Of course the problems with that takeaway are many in practice and in theory. For example, in Oct of 2014 there was still another 50% decline to come, the top of the last bubble is more than 50% below the current price, and guess what… there is no rule that says Bitcoin has to stop going down or ever come back or that patterns have to repeat.
Yes, so far 2014 and 2018 have looked like self similar fractals where the main difference is found in minutia like “in 2014 there was a longer post tax day rally.” However, similarities so far don’t tell us anything about the future for sure.
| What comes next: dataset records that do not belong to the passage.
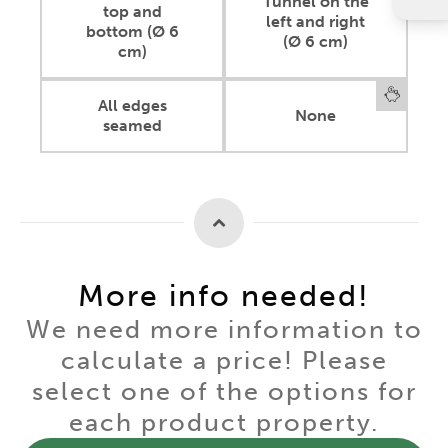
Tunnel on the
top and
left and right
bottom (Ø 6
(Ø 6 cm)
cm)
All edges
None
seamed
More info needed!
We need more information to
calculate a price! Please
select one of the options for
each product property.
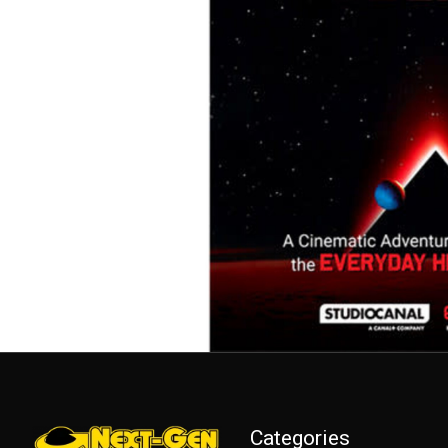
Categories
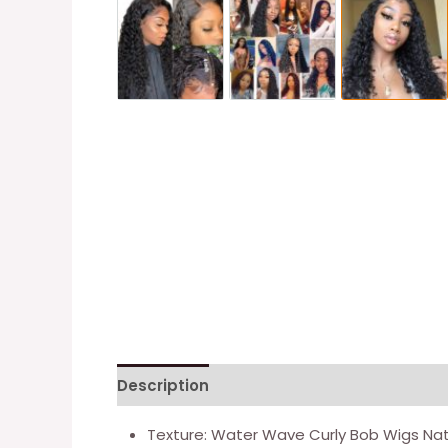
Description
Additional information
Re
Texture: Water Wave Curly Bob Wigs Natu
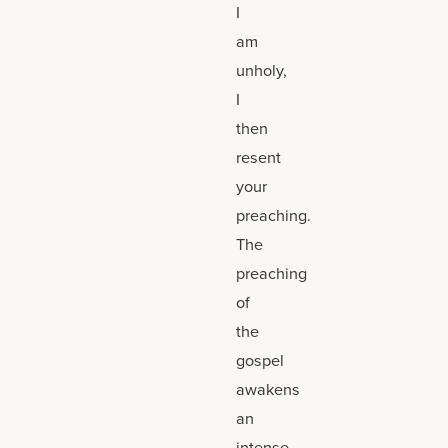
I
am
unholy,
I
then
resent
your
preaching.
The
preaching
of
the
gospel
awakens
an
intense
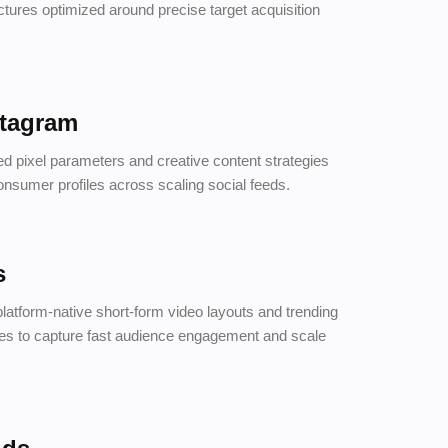
tures optimized around precise target acquisition
stagram
d pixel parameters and creative content strategies
onsumer profiles across scaling social feeds.
s
platform-native short-form video layouts and trending
res to capture fast audience engagement and scale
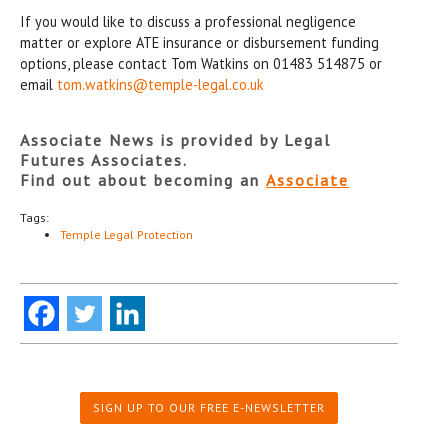
If you would like to discuss a professional negligence
matter or explore ATE insurance or disbursement funding
options, please contact Tom Watkins on 01483 514875 or
email
tom.watkins@temple-legal.co.uk
Associate News is provided by Legal
Futures Associates.
Find out about becoming an
Associate
Tags:
Temple Legal Protection
SIGN UP TO OUR FREE E-NEWSLETTER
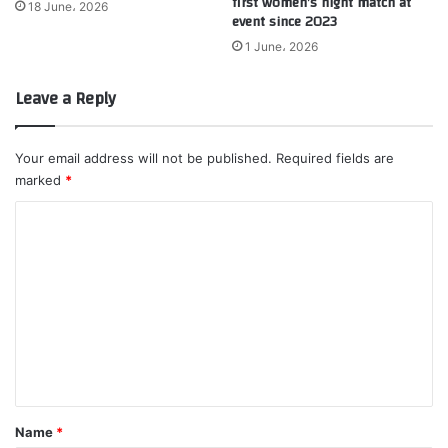
first women’s night match at
18 June، 2026
event since 2023
1 June، 2026
Leave a Reply
Your email address will not be published.
Required fields are
marked
*
C
o
m
m
e
n
t
*
Name
*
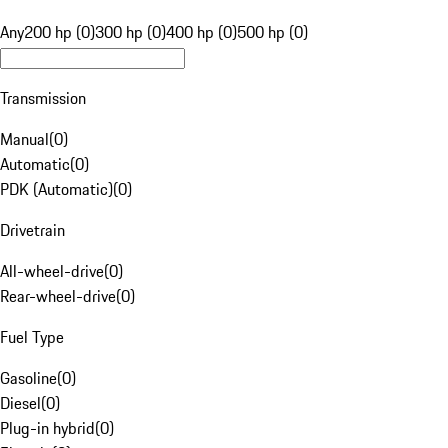
Any
200 hp (0)
300 hp (0)
400 hp (0)
500 hp (0)
Transmission
Manual
(
0
)
Automatic
(
0
)
PDK (Automatic)
(
0
)
Drivetrain
All-wheel-drive
(
0
)
Rear-wheel-drive
(
0
)
Fuel Type
Gasoline
(
0
)
Diesel
(
0
)
Plug-in hybrid
(
0
)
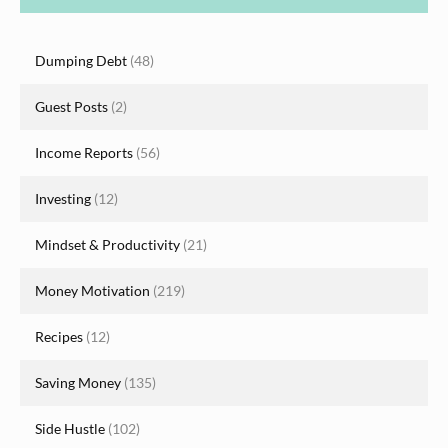
Dumping Debt
(48)
Guest Posts
(2)
Income Reports
(56)
Investing
(12)
Mindset & Productivity
(21)
Money Motivation
(219)
Recipes
(12)
Saving Money
(135)
Side Hustle
(102)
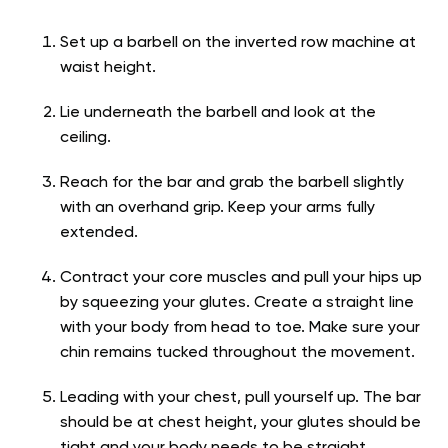
Set up a barbell on the inverted row machine at
waist height.
Lie underneath the barbell and look at the
ceiling.
Reach for the bar and grab the barbell slightly
with an overhand grip. Keep your arms fully
extended.
Contract your core muscles and pull your hips up
by squeezing your glutes. Create a straight line
with your body from head to toe. Make sure your
chin remains tucked throughout the movement.
Leading with your chest, pull yourself up. The bar
should be at chest height, your glutes should be
tight and your body needs to be straight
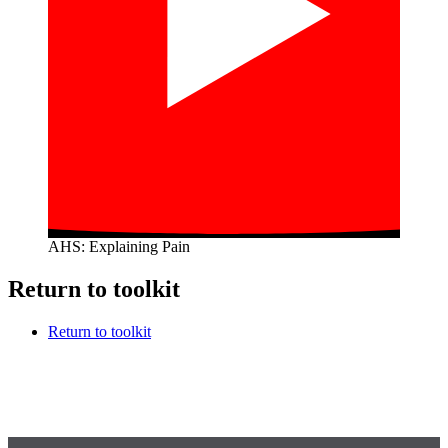
AHS: Explaining Pain
Return to toolkit
Return to toolkit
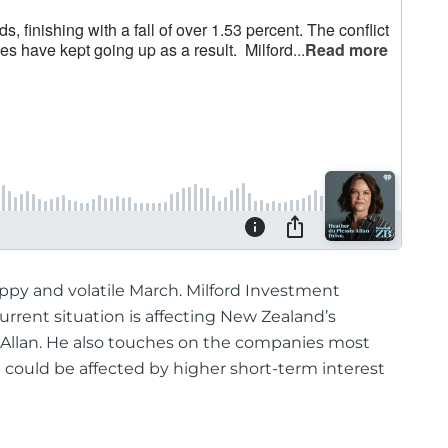
py and volatile March. Milford Investment
rrent situation is affecting New Zealand’s
-Allan. He also touches on the companies most
 could be affected by higher short-term interest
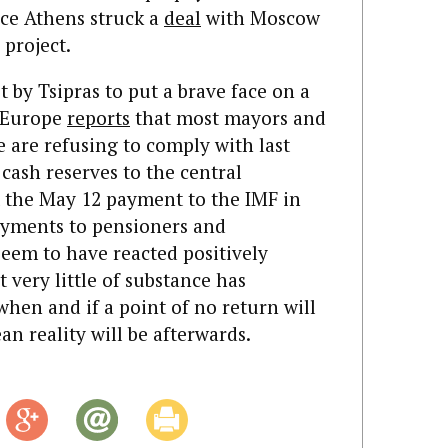
ce Athens struck a
deal
with Moscow
 project.
pt by Tsipras to put a brave face on a
enEurope
reports
that most mayors and
e are refusing to comply with last
 cash reserves to the central
t the May 12 payment to the IMF in
ayments to pensioners and
eem to have reacted positively
t very little of substance has
hen and if a point of no return will
n reality will be afterwards.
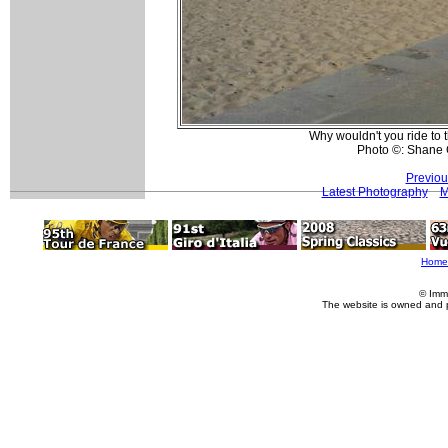
Why wouldn't you ride to t
Photo ©: Shane 
Previou
Latest Photography
M
Home
© Imm
The website is owned and 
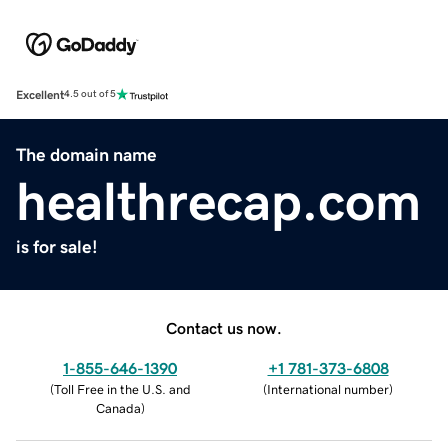
Excellent
4.5 out of 5
The domain name
healthrecap.com
is for sale!
Contact us now.
1-855-646-1390
+1 781-373-6808
(
Toll Free in the U.S. and
(
International number
)
Canada
)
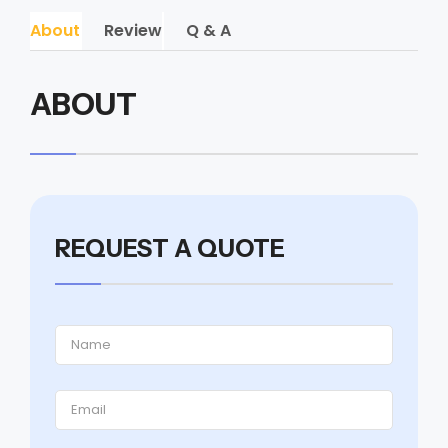
About
Review
Q & A
ABOUT
REQUEST A QUOTE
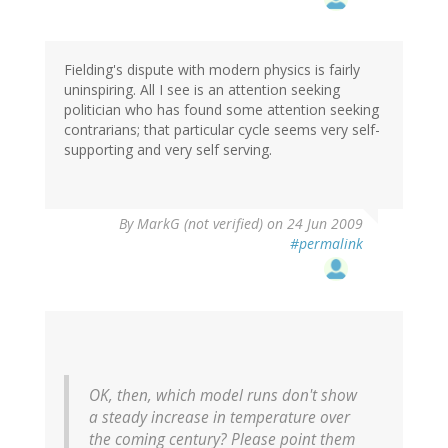
Fielding's dispute with modern physics is fairly
uninspiring. All I see is an attention seeking
politician who has found some attention seeking
contrarians; that particular cycle seems very self-
supporting and very self serving.
By
MarkG (not verified)
on 24 Jun 2009
#permalink
OK, then, which model runs don't show
a steady increase in temperature over
the coming century? Please point them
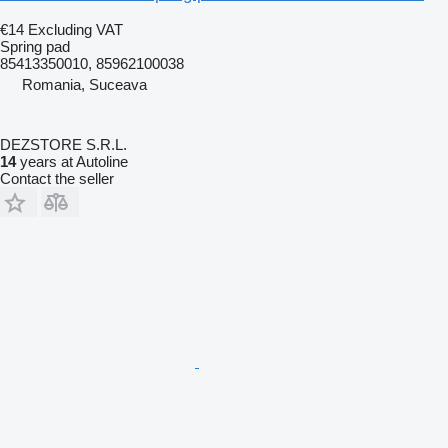
€14
Excluding VAT
Spring pad
85413350010, 85962100038
Romania, Suceava
DEZSTORE S.R.L.
14
years at Autoline
Contact the seller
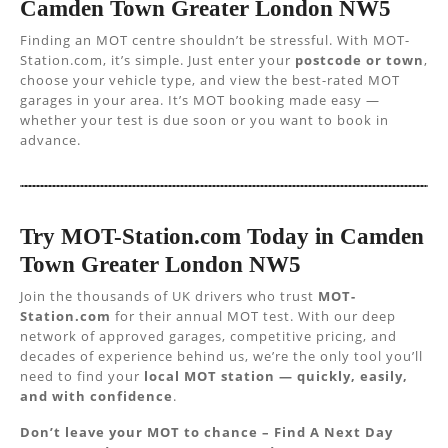
Camden Town Greater London NW5
Finding an MOT centre shouldn’t be stressful. With MOT-
Station.com, it’s simple. Just enter your
postcode or town
,
choose your vehicle type, and view the best-rated MOT
garages in your area. It’s MOT booking made easy —
whether your test is due soon or you want to book in
advance.
Try MOT-Station.com Today in Camden
Town Greater London NW5
Join the thousands of UK drivers who trust
MOT-
Station.com
for their annual MOT test. With our deep
network of approved garages, competitive pricing, and
decades of experience behind us, we’re the only tool you’ll
need to find your
local MOT station — quickly, easily,
and with confidence
.
Don’t leave your MOT to chance – Find A Next Day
The reality is the bears could short this thing to zero. In the past those who stuck with Bitcoin and averaged down were rewarded with alts seasons followed by epic gains in the coins that stuck around, but maybe this generation is only rewarded with gloating Jamie Dimons and I told you so’s.
Point being, yay educational Bitcoin charts, but if you want to know what I think about catching falling knives, see an article on how to conservatively prepare for the worst and/or position sizing and risk management.
NOTE: See those major horizontal supports below $100? There is no rule that says we can’t head there. Do you have a plan for what happens if we do?